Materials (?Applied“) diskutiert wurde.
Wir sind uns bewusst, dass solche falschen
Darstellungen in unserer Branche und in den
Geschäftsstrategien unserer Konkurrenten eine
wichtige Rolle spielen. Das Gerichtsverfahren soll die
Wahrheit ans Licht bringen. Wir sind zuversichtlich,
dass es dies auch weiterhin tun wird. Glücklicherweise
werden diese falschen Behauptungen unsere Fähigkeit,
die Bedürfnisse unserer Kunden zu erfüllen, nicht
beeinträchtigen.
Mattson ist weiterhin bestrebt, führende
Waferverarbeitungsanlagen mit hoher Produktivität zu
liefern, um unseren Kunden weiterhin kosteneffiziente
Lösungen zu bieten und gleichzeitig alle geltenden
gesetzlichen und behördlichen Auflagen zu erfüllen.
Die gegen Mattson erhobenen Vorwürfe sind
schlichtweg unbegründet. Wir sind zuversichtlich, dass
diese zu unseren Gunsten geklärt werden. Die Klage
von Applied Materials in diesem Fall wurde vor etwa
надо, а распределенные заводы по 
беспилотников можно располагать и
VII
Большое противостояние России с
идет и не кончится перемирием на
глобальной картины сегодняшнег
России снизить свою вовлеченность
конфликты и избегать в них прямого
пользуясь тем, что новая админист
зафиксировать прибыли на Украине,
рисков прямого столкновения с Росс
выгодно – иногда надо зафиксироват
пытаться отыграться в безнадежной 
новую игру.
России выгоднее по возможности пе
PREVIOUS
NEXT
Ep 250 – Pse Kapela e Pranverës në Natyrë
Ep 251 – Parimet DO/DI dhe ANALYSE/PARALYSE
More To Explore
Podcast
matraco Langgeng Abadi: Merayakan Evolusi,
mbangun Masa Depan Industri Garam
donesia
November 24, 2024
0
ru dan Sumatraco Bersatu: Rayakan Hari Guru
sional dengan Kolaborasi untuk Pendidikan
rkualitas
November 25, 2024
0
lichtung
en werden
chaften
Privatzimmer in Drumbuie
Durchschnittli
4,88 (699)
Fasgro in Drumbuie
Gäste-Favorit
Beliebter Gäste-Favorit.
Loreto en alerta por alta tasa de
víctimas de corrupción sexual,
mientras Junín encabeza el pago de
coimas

++++++

## Written task
Please return, exactly as written, the line containing "пользуясь тем, что новая админист" and every line after it through the end of the records above, and nothing else.

## Result
пользуясь тем, что новая админист
зафиксировать прибыли на Украине,
рисков прямого столкновения с Росс
выгодно – иногда надо зафиксироват
пытаться отыграться в безнадежной 
новую игру.
России выгоднее по возможности пе
PREVIOUS
NEXT
Ep 250 – Pse Kapela e Pranverës në Natyrë
Ep 251 – Parimet DO/DI dhe ANALYSE/PARALYSE
More To Explore
Podcast
matraco Langgeng Abadi: Merayakan Evolusi,
mbangun Masa Depan Industri Garam
donesia
November 24, 2024
0
ru dan Sumatraco Bersatu: Rayakan Hari Guru
sional dengan Kolaborasi untuk Pendidikan
rkualitas
November 25, 2024
0
lichtung
en werden
chaften
Privatzimmer in Drumbuie
Durchschnittli
4,88 (699)
Fasgro in Drumbuie
Gäste-Favorit
Beliebter Gäste-Favorit.
Loreto en alerta por alta tasa de
víctimas de corrupción sexual,
mientras Junín encabeza el pago de
coimas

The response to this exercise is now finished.